THURSDAY, March 28, 2024
nationthailand

Visionary strategies lost on shortsighted politicians

Visionary strategies lost on shortsighted politicians

Not surprisingly, Premier Yingluck Shinawatra's four main national "strategies" announced last week have caused no national sensation.

It’s not rocket science that the country badly needs to find ways to become more competitive, as she declared. Nor is it earthshaking to say that bridging the rich-poor gap is among the government’s top priorities. And to put stress on environmentally friendly initiatives won’t excite anyone these days. To be quite frank about it, I can’t recall the fourth major plank of the “national platform”. If it was a call for a serious anti-corruption effort, it wouldn’t be taken seriously unless the premier could convince the rest of the country that things are going to be for real this time around.
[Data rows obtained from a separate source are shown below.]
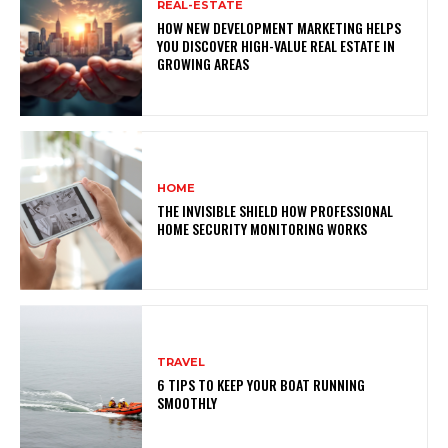
REAL-ESTATE
HOW NEW DEVELOPMENT MARKETING HELPS
YOU DISCOVER HIGH-VALUE REAL ESTATE IN
GROWING AREAS
HOME
THE INVISIBLE SHIELD HOW PROFESSIONAL
HOME SECURITY MONITORING WORKS
TRAVEL
6 TIPS TO KEEP YOUR BOAT RUNNING
SMOOTHLY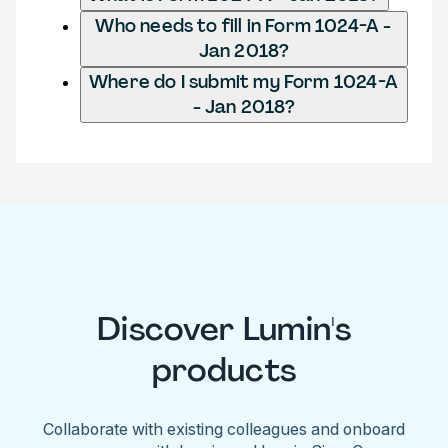
Who needs to fill in Form 1024-A -
Jan 2018?
Where do I submit my Form 1024-A
- Jan 2018?
Discover Lumin's
products
Collaborate with existing colleagues and onboard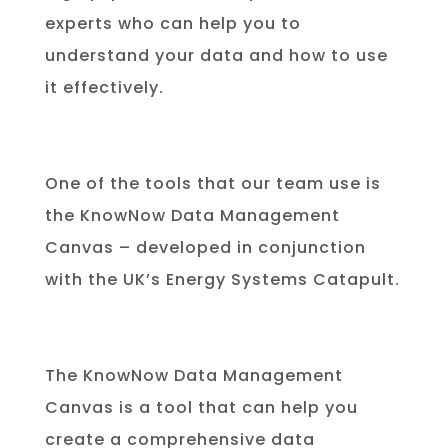
experts who can help you to
understand your data and how to use
it effectively.
One of the tools that our team use is
the KnowNow Data Management
Canvas – developed in conjunction
with the UK’s Energy Systems Catapult.
The
Know
Now
Data
Management
Can
vas
is
a
tool
that
can
help
you
create
a
comprehensive
data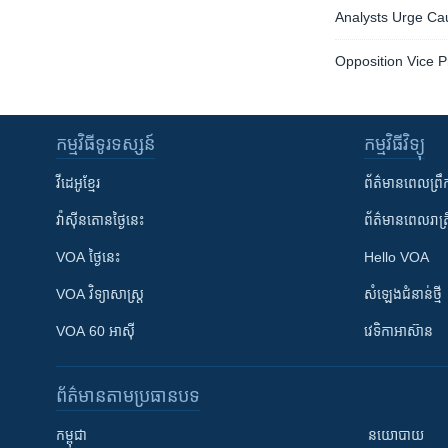
Analysts Urge Cau
Opposition Vice P
កម្មវិធី​ទូរទស្សន៍
កម្មវិធី​វិទ្យុ
វីដេអូ​ខ្មែរ
ព័ត៌មាន​ពេល​ព្រឹ
វ៉ាស៊ីនតោន​ថ្ងៃ​នេះ
ព័ត៌មាន​​ពេល​រាត្រ
VOA ថ្ងៃនេះ
Hello VOA
VOA ​វិទ្យាសាស្ត្រ
សំឡេង​ជំនាន់​ថ្មី
VOA 60 អាស៊ី
វេទិកា​អាស៊ាន
ព័ត៌មាន​តាមប្រធានបទ​
កម្ពុជា
នយោបាយ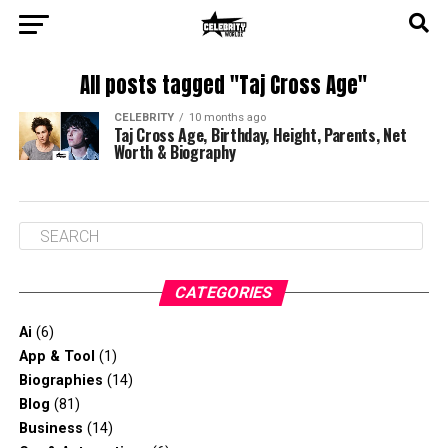
All posts tagged "Taj Cross Age"
CELEBRITY
10 months ago
Taj Cross Age, Birthday, Height, Parents, Net
Worth & Biography
CATEGORIES
Ai
(6)
App & Tool
(1)
Biographies
(14)
Blog
(81)
Business
(14)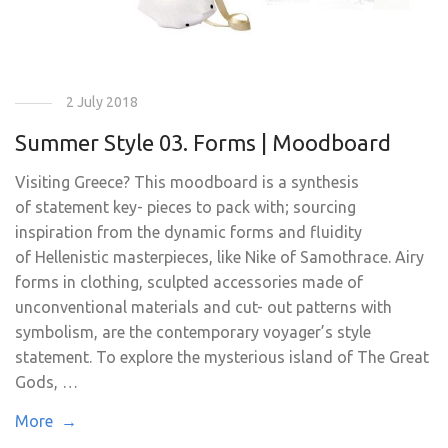
2 July 2018
Summer Style 03. Forms | Moodboard
Visiting Greece? This moodboard is a synthesis
of statement key- pieces to pack with; sourcing
inspiration from the dynamic forms and fluidity
of Hellenistic masterpieces, like Nike of Samothrace. Airy
forms in clothing, sculpted accessories made of
unconventional materials and cut- out patterns with
symbolism, are the contemporary voyager’s style
statement. To explore the mysterious island of The Great
Gods, …
More →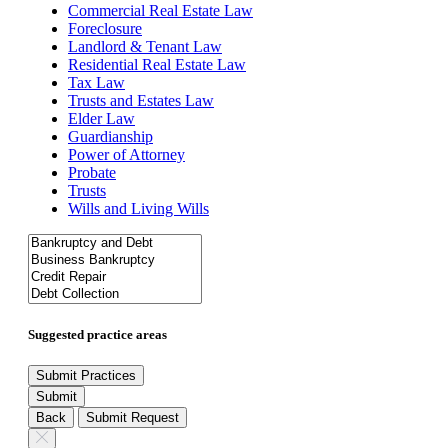
Commercial Real Estate Law
Foreclosure
Landlord & Tenant Law
Residential Real Estate Law
Tax Law
Trusts and Estates Law
Elder Law
Guardianship
Power of Attorney
Probate
Trusts
Wills and Living Wills
Suggested practice areas
Submit Practices
Submit
Back
Submit Request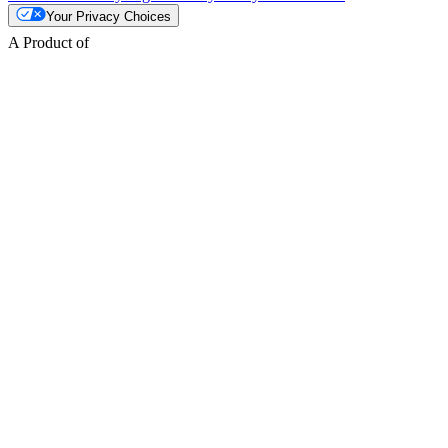
Your Privacy Choices
A Product of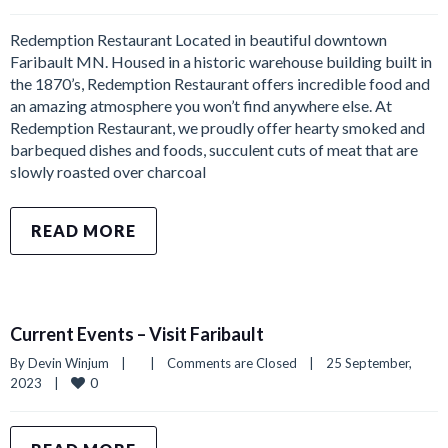
Redemption Restaurant Located in beautiful downtown
Faribault MN. Housed in a historic warehouse building built in
the 1870’s, Redemption Restaurant offers incredible food and
an amazing atmosphere you won’t find anywhere else. At
Redemption Restaurant, we proudly offer hearty smoked and
barbequed dishes and foods, succulent cuts of meat that are
slowly roasted over charcoal
READ MORE
Current Events – Visit Faribault
By 
Devin Winjum
|
|
Comments are Closed
|
25 September, 
0
2023    
|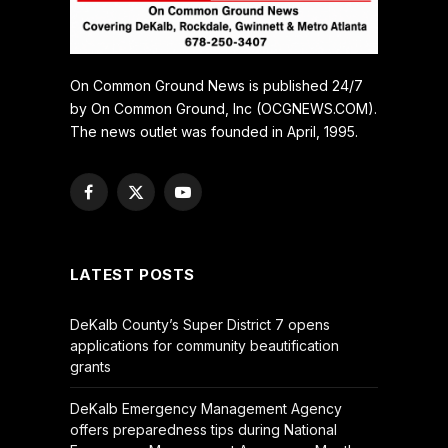
On Common Ground News is published 24/7
by On Common Ground, Inc (OCGNEWS.COM).
The news outlet was founded in April, 1995.
Facebook
X
YouTube
(Twitter)
LATEST POSTS
DeKalb County’s Super District 7 opens
applications for community beautification
grants
DeKalb Emergency Management Agency
offers preparedness tips during National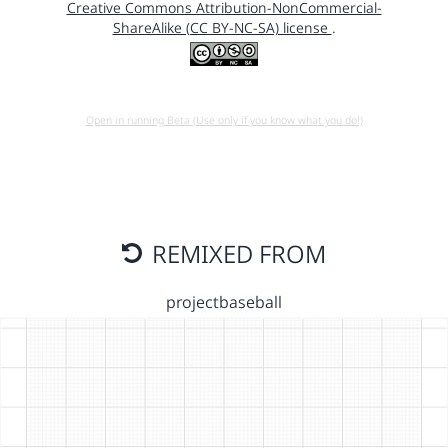
Creative Commons Attribution-NonCommercial-
ShareAlike (CC BY-NC-SA) license
.
Open in running Beta (Use only if you know what you do!)
REMIXED FROM
projectbaseball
The announcement was meant to be a launching pad for a renewal of a genuine national agenda, but most critics took the government to task over the statement that it would triple per-capita income in ten years. The plan to borrow Bt2 trillion to lay down the country’s future infrastructure was also challenged for its lack of any real cohesion.
The blueprint was immediately questioned by Nibhond Puapongsakorn of the Thailand Development Research Institute for being ambiguous and unrealistic. He said such a major exercise to map out the country’s future should be a joint effort among professional engineers, economists, legal experts, technocrats and politicians, perhaps in that order.
But the big plan, announced with great fanfare by the government last week, is instead seen as no more than the exclusive work of politicians bent on spending huge sums in taxpayers’ money without much consideration for effective implementation. Most importantly, there is no suggestion from the government on how the progress of each project will be monitored and measured.
What Thailand badly needs, regardless of who is in power, is well known, but politicians in charge don’t seem to be able to come up with any satisfactory plans.
A real national agenda for the future of Thailand should include:
- Overhaul of the education policy;
- Putting the country on the path of innovation;
- A credible action plan to reduce the gap between the haves and have-nots – a gulf that has so far defied any effort to reduce it by all past governments;
- An anti-corruption campaign that works;
- A genuine plan to decentralise power from the Cabinet to the provinces;
- A serious action plan to revamp the bureaucratic system.
The main paradox is that while citizens demand that politicians granted a mandate to rule must get all these initiatives in order, it’s precisely these people in power who constitute the main obstacles to the fulfilment of these crucial aims.
All of these national objectives – without the fulfilment of which Thailand won’t be able to move forward in any significant way – are necessarily tough nuts to crack, requiring vision, sacrifice and accountability from the powers-that-be. These qualities, unfortunately, are exactly what are lacking among those seeking high office in this country.
Premier Yingluck insists that she is in charge of the government – and that her brother Thaksin hasn’t been running her Cabinet via Skype, as suggested by an article in the New York Times last week. Her statement would be made more credible if she undertook to draw up a genuine national agenda that really spells out her own vision of where the country should be headed – and, more importantly, how that action plan would be implemented under her direction.
Nobody expects her to follow her critics’ suggestion that she should show her independence and power by ordering the police to have Thaksin arrested – as was the case with Somchai Kunpluem, better known as Kamnan Poh, who had fled court verdicts for seven years before being cornered.
But she can demonstrate her leadership by coming up with a plan to build the nation that she can really call her own. A large number of people in the country are waiting anxiously for that masterstroke.